WOW is the only way to describe that game. neither team ever quit. The trick plays in the end were amazing. The 2 point conversion faked me out I had no idea where the ball was until he made it to the endzone.


----------



## nodakoutdoors.com (Feb 27, 2002)

Ya that game was full of highlights.

Gotta love it when the hook and ladder works!


----------



## Dak (Feb 28, 2005)

I screwed up. Turned the TV off after Oklahoma went ahead 35- 28 with 1:25 left to play.


----------



## Tator (Dec 10, 2005)

I jumped out of bed on the hook and ladder play, got a big scowl from the wife who had been sleeping for an hour...........oh well........her loss for missing such a great play.

then jumped out again on the statue of liberty, what a great game. love it when a coach has the balls (and luck) to go for the W against a team like that, but it's something you gotta do.

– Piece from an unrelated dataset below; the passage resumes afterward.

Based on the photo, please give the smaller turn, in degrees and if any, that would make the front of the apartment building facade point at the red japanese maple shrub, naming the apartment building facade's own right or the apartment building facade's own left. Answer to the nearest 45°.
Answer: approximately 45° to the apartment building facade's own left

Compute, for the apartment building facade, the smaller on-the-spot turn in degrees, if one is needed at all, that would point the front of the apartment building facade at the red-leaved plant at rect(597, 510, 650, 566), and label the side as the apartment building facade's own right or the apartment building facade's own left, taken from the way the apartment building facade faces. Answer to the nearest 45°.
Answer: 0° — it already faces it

it will go down as a classic

tator


----------



## 870 XPRS (Mar 12, 2003)

OOOh I missed out big time. Fell asleep before the fireworks started. Good thing they have highlights,, that was nuts. The hook and ladder was run to perfection.....what a game that must have been.


----------



## rowdie (Jan 19, 2005)

The real BRONCOS BSU :beer: :beer: :beer:

I watched the whole game!  Unbelievable. I thought they were dead on 4th & 18,....that hook and ladder play almost woke my wife up from the living room. The 2-pt conversion, was even better. I missed the proposal tying to get the highlights on ESPN.


----------



## rowdie (Jan 19, 2005)

FACT....BOISE St. IS THE ONLY UNDEFEATED TEAM IN 2006/2007!!!!!!!


----------



## njsimonson (Sep 24, 2002)

> FACT....BOISE St. IS THE ONLY UNDEFEATED TEAM IN 2006/2007


Thanks to the Gators.


----------



## Tator (Dec 10, 2005)

did they ever play florida or ohio state??? or michigan

strength of schedule is an important part of a schedule, obviously boise state is a great team, but to crown them the national champs is going a little too far

thats why they should say BS with the BSC rankings and go to a playoff schedule..............for a true national champion

but what would we know

maybe 870 has a bold prediction being he's so knowledgable about any subject in sports

870?


----------



## 870 XPRS (Mar 12, 2003)

Well Tator, i'm glad you asked, as a matter of fact I do have an opinion on this matter.

Florida is the National Champion, period.

Boise State, great year, but they would not have been able to compete in that game. They played one hell of a game to barely beat an Oklahoma squad that really at no point was a contender this year. What does this all mean, probably a lot of nothing except that it is pretty clear who the National Champion was. Yeah it sucks that a team that goes undefeated doesn't get a shot, but who did they play this year.

We need a playoff system, and we need it nowl!!


----------



## Tator (Dec 10, 2005)

"YOU WANNA CROWN THEIR ***..................CROWN EM...........BUT BOISE STATE IS WHO WE THOUGHT THEY WERE!!!!!!!!!"


----------



## Remmi_&amp;_I (Dec 2, 2003)

Tator said:


> "YOU WANNA CROWN THEIR a$$..................CROWN EM...........BUT BOISE STATE IS WHO WE THOUGHT THEY WERE!!!!!!!!!"


One of the best soundbites of ALL TIME !! :rollin:


----------



## djleye (Nov 14, 2002)

> "YOU WANNA CROWN THEIR a$$..................CROWN EM...........BUT BOISE STATE IS WHO WE THOUGHT THEY WERE!!!!!!!!!"


That is funny.......Even from UND guy!!!!! :wink:


----------